Student loan program

To the editor:

Secretary of Education Arne Duncan is a loose cannon, judging by his recent remarks about suburban moms. But his arrogance aside, what he advocates is even worse and can be costly to the taxpayers, most notably the government’s takeover of student loans.

Mr. Duncan convinced former Chicago community organizer Barack Obama, now running the largest corporation in the world as United States president, to allow the secretary’s group of novices to manage direct takeover of a lending effort that requires a serious level of expertise. He convinced President Obama that the takeover of direct consumer lending by the U.S. government would eliminate the middle man. I am a former middle man who, along with thousands of loan officers working in small, medium and large banks across the country, managed a student loan portfolio.

Loan officers met with parents and students in their hometowns, face-to-face, taking applications and confirming college acceptance, preparing documentation, disbursing funds and maintaining files. Further, if we set up the repayment process and managed collections, we counseled students about money matters. We loan officers were paid modestly and at no cost to the government.

The student interest rate varied between 4 and 6 percent. The banks got some tax exemption because our depositors’ funds were employed at below-market rates. The government was called on to guarantee the loan’s payment only if the student defaulted and avoided all attempts to negotiate repayment.

So why the takeover, Mr. Secretary? What middle man was making millions? The local banks kept their loans for their own portfolio, the larger institutions sold theirs to the federally sponsored Sallie Mae. Further, how many warm bodies have you put on your empire’s payroll? How much money will be paid to high-grade contractors (whose skill at screwing the government is legendary) to do your collections, delinquency follow-up and the skip tracing?

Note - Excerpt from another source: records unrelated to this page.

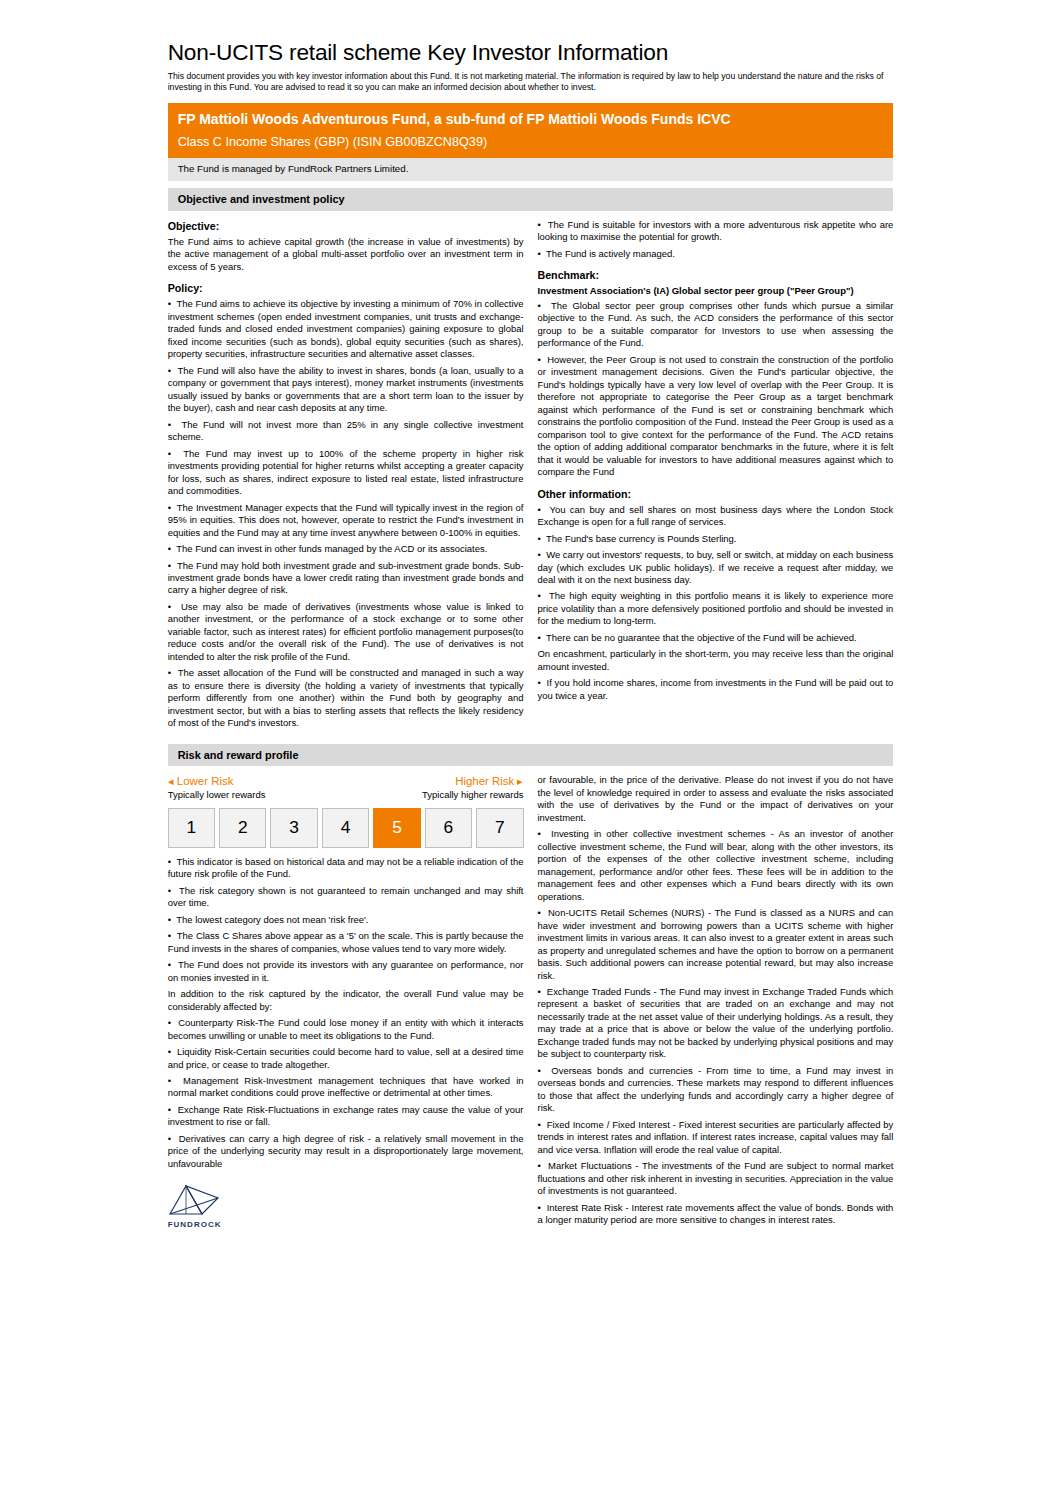Non-UCITS retail scheme Key Investor Information
This document provides you with key investor information about this Fund. It is not marketing material. The information is required by law to help you understand the nature and the risks of investing in this Fund. You are advised to read it so you can make an informed decision about whether to invest.
FP Mattioli Woods Adventurous Fund, a sub-fund of FP Mattioli Woods Funds ICVC
Class C Income Shares (GBP) (ISIN GB00BZCN8Q39)
The Fund is managed by FundRock Partners Limited.
Objective and investment policy
Objective:
The Fund aims to achieve capital growth (the increase in value of investments) by the active management of a global multi-asset portfolio over an investment term in excess of 5 years.
Policy:
The Fund aims to achieve its objective by investing a minimum of 70% in collective investment schemes (open ended investment companies, unit trusts and exchange-traded funds and closed ended investment companies) gaining exposure to global fixed income securities (such as bonds), global equity securities (such as shares), property securities, infrastructure securities and alternative asset classes.
The Fund will also have the ability to invest in shares, bonds (a loan, usually to a company or government that pays interest), money market instruments (investments usually issued by banks or governments that are a short term loan to the issuer by the buyer), cash and near cash deposits at any time.
The Fund will not invest more than 25% in any single collective investment scheme.
The Fund may invest up to 100% of the scheme property in higher risk investments providing potential for higher returns whilst accepting a greater capacity for loss, such as shares, indirect exposure to listed real estate, listed infrastructure and commodities.
The Investment Manager expects that the Fund will typically invest in the region of 95% in equities. This does not, however, operate to restrict the Fund's investment in equities and the Fund may at any time invest anywhere between 0-100% in equities.
The Fund can invest in other funds managed by the ACD or its associates.
The Fund may hold both investment grade and sub-investment grade bonds. Sub-investment grade bonds have a lower credit rating than investment grade bonds and carry a higher degree of risk.
Use may also be made of derivatives (investments whose value is linked to another investment, or the performance of a stock exchange or to some other variable factor, such as interest rates) for efficient portfolio management purposes(to reduce costs and/or the overall risk of the Fund). The use of derivatives is not intended to alter the risk profile of the Fund.
The asset allocation of the Fund will be constructed and managed in such a way as to ensure there is diversity (the holding a variety of investments that typically perform differently from one another) within the Fund both by geography and investment sector, but with a bias to sterling assets that reflects the likely residency of most of the Fund's investors.
The Fund is suitable for investors with a more adventurous risk appetite who are looking to maximise the potential for growth.
The Fund is actively managed.
Benchmark:
Investment Association's (IA) Global sector peer group ("Peer Group")
The Global sector peer group comprises other funds which pursue a similar objective to the Fund. As such, the ACD considers the performance of this sector group to be a suitable comparator for Investors to use when assessing the performance of the Fund.
However, the Peer Group is not used to constrain the construction of the portfolio or investment management decisions. Given the Fund's particular objective, the Fund's holdings typically have a very low level of overlap with the Peer Group. It is therefore not appropriate to categorise the Peer Group as a target benchmark against which performance of the Fund is set or constraining benchmark which constrains the portfolio composition of the Fund. Instead the Peer Group is used as a comparison tool to give context for the performance of the Fund. The ACD retains the option of adding additional comparator benchmarks in the future, where it is felt that it would be valuable for investors to have additional measures against which to compare the Fund
Other information:
You can buy and sell shares on most business days where the London Stock Exchange is open for a full range of services.
The Fund's base currency is Pounds Sterling.
We carry out investors' requests, to buy, sell or switch, at midday on each business day (which excludes UK public holidays). If we receive a request after midday, we deal with it on the next business day.
The high equity weighting in this portfolio means it is likely to experience more price volatility than a more defensively positioned portfolio and should be invested in for the medium to long-term.
There can be no guarantee that the objective of the Fund will be achieved.
On encashment, particularly in the short-term, you may receive less than the original amount invested.
If you hold income shares, income from investments in the Fund will be paid out to you twice a year.
Risk and reward profile
◂ Lower Risk
Typically lower rewards
Higher Risk ▸
Typically higher rewards
1
2
3
4
5
6
7
This indicator is based on historical data and may not be a reliable indication of the future risk profile of the Fund.
The risk category shown is not guaranteed to remain unchanged and may shift over time.
The lowest category does not mean 'risk free'.
The Class C Shares above appear as a '5' on the scale. This is partly because the Fund invests in the shares of companies, whose values tend to vary more widely.
The Fund does not provide its investors with any guarantee on performance, nor on monies invested in it.
In addition to the risk captured by the indicator, the overall Fund value may be considerably affected by:
Counterparty Risk-The Fund could lose money if an entity with which it interacts becomes unwilling or unable to meet its obligations to the Fund.
Liquidity Risk-Certain securities could become hard to value, sell at a desired time and price, or cease to trade altogether.
Management Risk-Investment management techniques that have worked in normal market conditions could prove ineffective or detrimental at other times.
Exchange Rate Risk-Fluctuations in exchange rates may cause the value of your investment to rise or fall.
Derivatives can carry a high degree of risk - a relatively small movement in the price of the underlying security may result in a disproportionately large movement, unfavourable
or favourable, in the price of the derivative. Please do not invest if you do not have the level of knowledge required in order to assess and evaluate the risks associated with the use of derivatives by the Fund or the impact of derivatives on your investment.
Investing in other collective investment schemes - As an investor of another collective investment scheme, the Fund will bear, along with the other investors, its portion of the expenses of the other collective investment scheme, including management, performance and/or other fees. These fees will be in addition to the management fees and other expenses which a Fund bears directly with its own operations.
Non-UCITS Retail Schemes (NURS) - The Fund is classed as a NURS and can have wider investment and borrowing powers than a UCITS scheme with higher investment limits in various areas. It can also invest to a greater extent in areas such as property and unregulated schemes and have the option to borrow on a permanent basis. Such additional powers can increase potential reward, but may also increase risk.
Exchange Traded Funds - The Fund may invest in Exchange Traded Funds which represent a basket of securities that are traded on an exchange and may not necessarily trade at the net asset value of their underlying holdings. As a result, they may trade at a price that is above or below the value of the underlying portfolio. Exchange traded funds may not be backed by underlying physical positions and may be subject to counterparty risk.
Overseas bonds and currencies - From time to time, a Fund may invest in overseas bonds and currencies. These markets may respond to different influences to those that affect the underlying funds and accordingly carry a higher degree of risk.
Fixed Income / Fixed Interest - Fixed interest securities are particularly affected by trends in interest rates and inflation. If interest rates increase, capital values may fall and vice versa. Inflation will erode the real value of capital.
Market Fluctuations - The investments of the Fund are subject to normal market fluctuations and other risk inherent in investing in securities. Appreciation in the value of investments is not guaranteed.
Interest Rate Risk - Interest rate movements affect the value of bonds. Bonds with a longer maturity period are more sensitive to changes in interest rates.
FUNDROCK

Be aware, Secretary Duncan, that the student loan process is not a slam-bang, make the loan, the student graduates, payments are made promptly, no fuss, no muss situation. Nonsense. The economy fluctuates, jobs get scarce, adjustments are needed. What is easier: Dealing with a loan officer face-to-face at home, or dealing with a bureaucracy based in Washington, D.C., via computer?

There should be a congressional inquiry to determine if what Secretary Duncan has created is for the public good or another costly catastrophe.

STANLEY RYBA

HENDERSON

F Street torture

To the editor:

It is now clear that the F Street project is a huge waste of millions of taxpayer dollars funneled to politically connected contractors to create daily commuter torture on Interstate 15 for an extended period of time into the future. All that so that those living in a particular neighborhood next to I-15 will have a slightly more convenient way to cross over to the other side of the interstate. Any benefits to be derived from this project are offset a hundred times over by all of the negatives.

Las Vegas is the entertainment capital of the world. I-15 is the lifeline of the Strip. The traffic delay alone is an unconscionable burden to place on commuters and supply trucking, not to mention tourists who might never return because of our self-inflicted chaos. The smooth operation of our city has been trashed. Who in government will be held accountable for this terrible decision? And why is it every time I creep past this project, there seems to be no one working?

LARRY COLE

NORTH LAS VEGAS

Immigration

To the editor:

How do the pathway-to-citizenship sycophants justify their support of this odious plan? It’s definitely not in the best interests of this country, nor fair to all the men and women from other countries using legal channels to enter the United States.

Most of the illegal aliens eagerly live in this country, are enjoying most of its benefits and really are not that concerned about citizenship as long as they don’t have to worry about deportation. It’s time to take away the benefits of those living in this country illegally. Then they will self-deport. Problem solved.